Vintage Computers

        I first started in electronics around 1970 when my older brother bought me one of the Heathkit electronics lab with the little red blocks which contained individual components inside(which I had to assemble--uugghh--). These would interconnect with wires , much like the breadboarding kits today. They would snap into place on a flat white plastic board which resemble a large piece of lego--with all the flat round pegs). you could layout your electronic circuit much like a schematic on paper and wire it all together. I became so nervous when I broke one of the legs onthe transistors and didn't tell my brother. I though it the whole kit must have cost a fortune and theone transistor must cost big bucks. I just ignored it till he noticed when one of the projects that I wired operated in a mysterious manner .

Then later on I began discovering computers while growing up on Long Island around 1973. I started building discrete TTL logic gates using surplus transistors from an old electronics store,
Edlie Electronics, out in Levittown, Long Island. I can blame my older brother for convincing me to do this. This was in the early 70's while in Jr. High school and reading the early articles about microcomputers in Popular Electronics and Radio Electronics.

        Thereafter, we found that we could get TTL chips so cheap from Poly Paks -- we bought a whole lot of parts from them, I actually still have some left over. Lafayette Electronics was another cool place to get stuff. Shortly after that,  I worked on building a microcomputer
using discrete TTL logic--it was a real chore to wire this-- with just a few bytes of ram and it's own microcode. It was very limited and crude as compared to the new Intel 8080 processor which was released during this time. I programmed this using only a few switches and Leds.

        Not long after that, the computer stores started popping up in and around New York City, Computer Mart was the popular place to be back then (in Manhattan). They were showing the new microcomputers of the day--in 1975--, I was drooling over the Compucolor I, it costs about 5 times as much as the Altair 8800. Not long after that there were a slew of other microcomputers available in the stores.
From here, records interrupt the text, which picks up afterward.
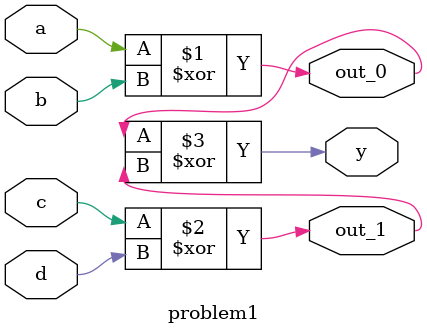
<source format=v>

module problem1(a, b, c, d, out_0, out_1, y);

input a, b, c, d;
output out_0, out_1, y;

assign out_0 = a ^ b;
assign out_1 = c ^ d;
assign y = out_0 ^ out_1;

endmodule

</source>
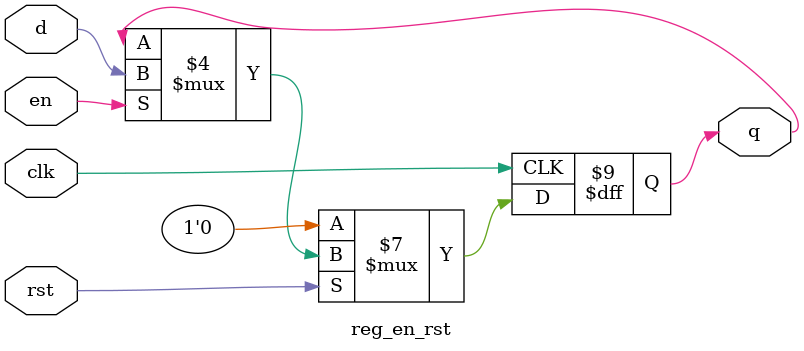
<source format=v>
module reg_en_rst #(
    parameter WIDTH = 1
)(
    input  wire              clk,
    input  wire              rst,   // synchronous reset
    input  wire              en,    // write enable
    input  wire [WIDTH-1:0]  d,
    output reg  [WIDTH-1:0]  q = 0
);

    always @(posedge clk) begin
        if (!rst)
            q <= {WIDTH{1'b0}};
        else if (en)
            q <= d;
    end

endmodule

</source>
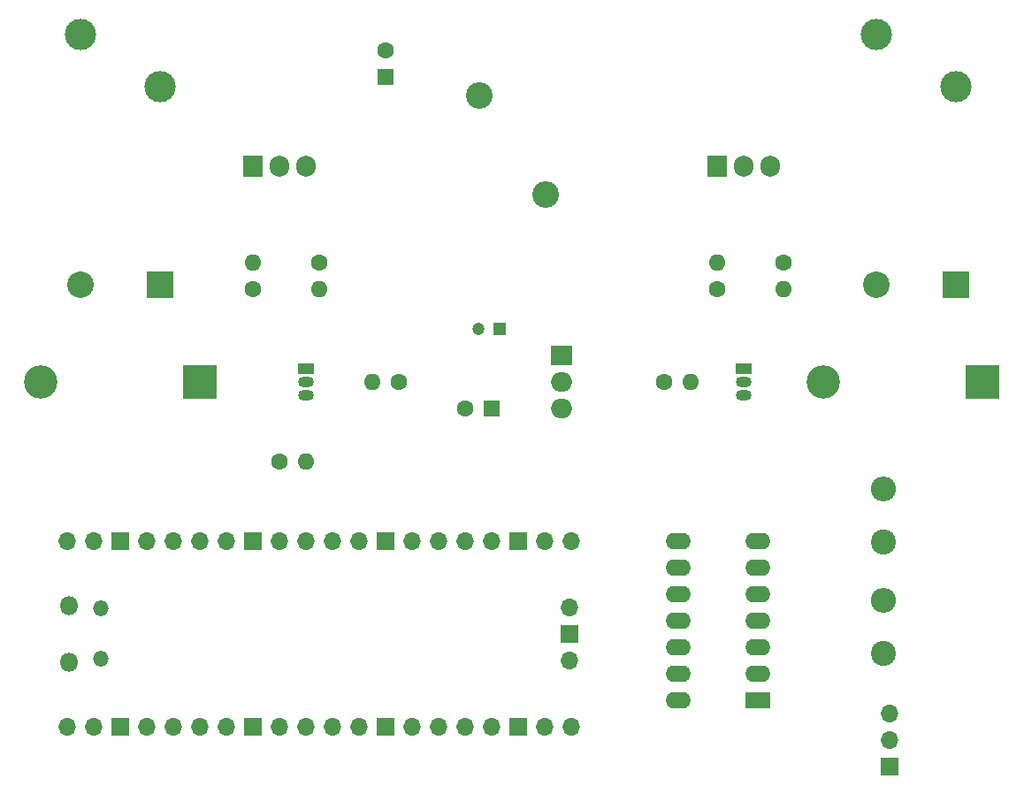
<source format=gbr>
%TF.GenerationSoftware,KiCad,Pcbnew,7.0.10*%
%TF.CreationDate,2024-07-18T14:31:58-06:00*%
%TF.ProjectId,Pressure-Controlled-Power-Outlet-control-PCB,50726573-7375-4726-952d-436f6e74726f,rev?*%
%TF.SameCoordinates,Original*%
%TF.FileFunction,Soldermask,Bot*%
%TF.FilePolarity,Negative*%
%FSLAX46Y46*%
G04 Gerber Fmt 4.6, Leading zero omitted, Abs format (unit mm)*
G04 Created by KiCad (PCBNEW 7.0.10) date 2024-07-18 14:31:58*
%MOMM*%
%LPD*%
G01*
G04 APERTURE LIST*
%ADD10C,2.550000*%
%ADD11R,1.200000X1.200000*%
%ADD12C,1.200000*%
%ADD13O,1.800000X1.800000*%
%ADD14O,1.500000X1.500000*%
%ADD15O,1.700000X1.700000*%
%ADD16R,1.700000X1.700000*%
%ADD17C,1.600000*%
%ADD18O,1.600000X1.600000*%
%ADD19R,1.500000X1.050000*%
%ADD20O,1.500000X1.050000*%
%ADD21R,1.905000X2.000000*%
%ADD22O,1.905000X2.000000*%
%ADD23R,3.200000X3.200000*%
%ADD24O,3.200000X3.200000*%
%ADD25R,2.000000X1.905000*%
%ADD26O,2.000000X1.905000*%
%ADD27R,2.400000X1.600000*%
%ADD28O,2.400000X1.600000*%
%ADD29C,2.400000*%
%ADD30O,2.400000X2.400000*%
%ADD31C,3.000000*%
%ADD32R,2.540000X2.540000*%
%ADD33C,2.540000*%
%ADD34R,1.600000X1.600000*%
G04 APERTURE END LIST*
D10*
%TO.C,J2*%
X139759801Y-87475000D03*
X133409801Y-77975000D03*
%TD*%
D11*
%TO.C,C3*%
X135350000Y-100330000D03*
D12*
X133350000Y-100330000D03*
%TD*%
D13*
%TO.C,U1*%
X94110000Y-126815000D03*
X94110000Y-132265000D03*
D14*
X97140000Y-131965000D03*
X97140000Y-127115000D03*
D15*
X93980000Y-138430000D03*
X96520000Y-138430000D03*
D16*
X99060000Y-138430000D03*
D15*
X101600000Y-138430000D03*
X104140000Y-138430000D03*
X106680000Y-138430000D03*
X109220000Y-138430000D03*
D16*
X111760000Y-138430000D03*
D15*
X114300000Y-138430000D03*
X116840000Y-138430000D03*
X119380000Y-138430000D03*
X121920000Y-138430000D03*
D16*
X124460000Y-138430000D03*
D15*
X127000000Y-138430000D03*
X129540000Y-138430000D03*
X132080000Y-138430000D03*
X134620000Y-138430000D03*
D16*
X137160000Y-138430000D03*
D15*
X139700000Y-138430000D03*
X142240000Y-138430000D03*
X142240000Y-120650000D03*
X139700000Y-120650000D03*
D16*
X137160000Y-120650000D03*
D15*
X134620000Y-120650000D03*
X132080000Y-120650000D03*
X129540000Y-120650000D03*
X127000000Y-120650000D03*
D16*
X124460000Y-120650000D03*
D15*
X121920000Y-120650000D03*
X119380000Y-120650000D03*
X116840000Y-120650000D03*
X114300000Y-120650000D03*
D16*
X111760000Y-120650000D03*
D15*
X109220000Y-120650000D03*
X106680000Y-120650000D03*
X104140000Y-120650000D03*
X101600000Y-120650000D03*
D16*
X99060000Y-120650000D03*
D15*
X96520000Y-120650000D03*
X93980000Y-120650000D03*
X142010000Y-132080000D03*
D16*
X142010000Y-129540000D03*
D15*
X142010000Y-127000000D03*
%TD*%
D17*
%TO.C,R9*%
X151130000Y-105410000D03*
D18*
X153670000Y-105410000D03*
%TD*%
D17*
%TO.C,R8*%
X125730000Y-105410000D03*
D18*
X123190000Y-105410000D03*
%TD*%
D17*
%TO.C,R7*%
X118110000Y-93980000D03*
D18*
X118110000Y-96520000D03*
%TD*%
D17*
%TO.C,R6*%
X162560000Y-93980000D03*
D18*
X162560000Y-96520000D03*
%TD*%
D17*
%TO.C,R5*%
X156210000Y-96520000D03*
D18*
X156210000Y-93980000D03*
%TD*%
D17*
%TO.C,R4*%
X111760000Y-96520000D03*
D18*
X111760000Y-93980000D03*
%TD*%
D19*
%TO.C,Q4*%
X116840000Y-104140000D03*
D20*
X116840000Y-105410000D03*
X116840000Y-106680000D03*
%TD*%
D21*
%TO.C,Q3*%
X156210000Y-84765000D03*
D22*
X158750000Y-84765000D03*
X161290000Y-84765000D03*
%TD*%
D21*
%TO.C,Q2*%
X111760000Y-84765000D03*
D22*
X114300000Y-84765000D03*
X116840000Y-84765000D03*
%TD*%
D19*
%TO.C,Q1*%
X158750000Y-104140000D03*
D20*
X158750000Y-105410000D03*
X158750000Y-106680000D03*
%TD*%
D23*
%TO.C,D2*%
X181610000Y-105410000D03*
D24*
X166370000Y-105410000D03*
%TD*%
D23*
%TO.C,D1*%
X106680000Y-105410000D03*
D24*
X91440000Y-105410000D03*
%TD*%
D25*
%TO.C,U3*%
X141295000Y-102870000D03*
D26*
X141295000Y-105410000D03*
X141295000Y-107950000D03*
%TD*%
D27*
%TO.C,U2*%
X160035000Y-135895000D03*
D28*
X160035000Y-133355000D03*
X160035000Y-130815000D03*
X160035000Y-128275000D03*
X160035000Y-125735000D03*
X160035000Y-123195000D03*
X160035000Y-120655000D03*
X152415000Y-120655000D03*
X152415000Y-123195000D03*
X152415000Y-125735000D03*
X152415000Y-128275000D03*
X152415000Y-130815000D03*
X152415000Y-133355000D03*
X152415000Y-135895000D03*
%TD*%
D17*
%TO.C,R3*%
X114300000Y-113030000D03*
D18*
X116840000Y-113030000D03*
%TD*%
D29*
%TO.C,R2*%
X172085000Y-120760000D03*
D30*
X172085000Y-115680000D03*
%TD*%
D29*
%TO.C,R1*%
X172085000Y-131445000D03*
D30*
X172085000Y-126365000D03*
%TD*%
D31*
%TO.C,K2*%
X179060000Y-77190000D03*
X171440000Y-72150000D03*
D32*
X179060000Y-96090000D03*
D33*
X171440000Y-96090000D03*
%TD*%
D31*
%TO.C,K1*%
X102860000Y-77190000D03*
X95240000Y-72150000D03*
D32*
X102860000Y-96090000D03*
D33*
X95240000Y-96090000D03*
%TD*%
D15*
%TO.C,J1*%
X172695000Y-137145000D03*
X172695000Y-139685000D03*
D16*
X172695000Y-142225000D03*
%TD*%
D34*
%TO.C,C2*%
X134580000Y-107950000D03*
D17*
X132080000Y-107950000D03*
%TD*%
D34*
%TO.C,C1*%
X124460000Y-76200000D03*
D17*
X124460000Y-73700000D03*
%TD*%
M02*

</source>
We built a homebrew S-100 machine from scratch using parts we bought from the different  electronics stores. The power supply was a beast. not long after that we bought out first kit, Altair 680b (still have it). During high school, I bought the ELF microcomputer kit and built this for our Electronics lab project.

        Then me and my ol' buddy would go visit the Computer show every year in Manhattan to see all the latest stuff. It was great to see all the new machines that came out each year during the mid 70's. For some reason, it was way better watching and playing with all of this than the school computer we had. There was a Honeywell 1646 timesharing minicomputer that we used for all the computer science classes in high school. This was a great machine for it's day and we had several different terminals to use --DEC Writer terminals, even the Hazeltine.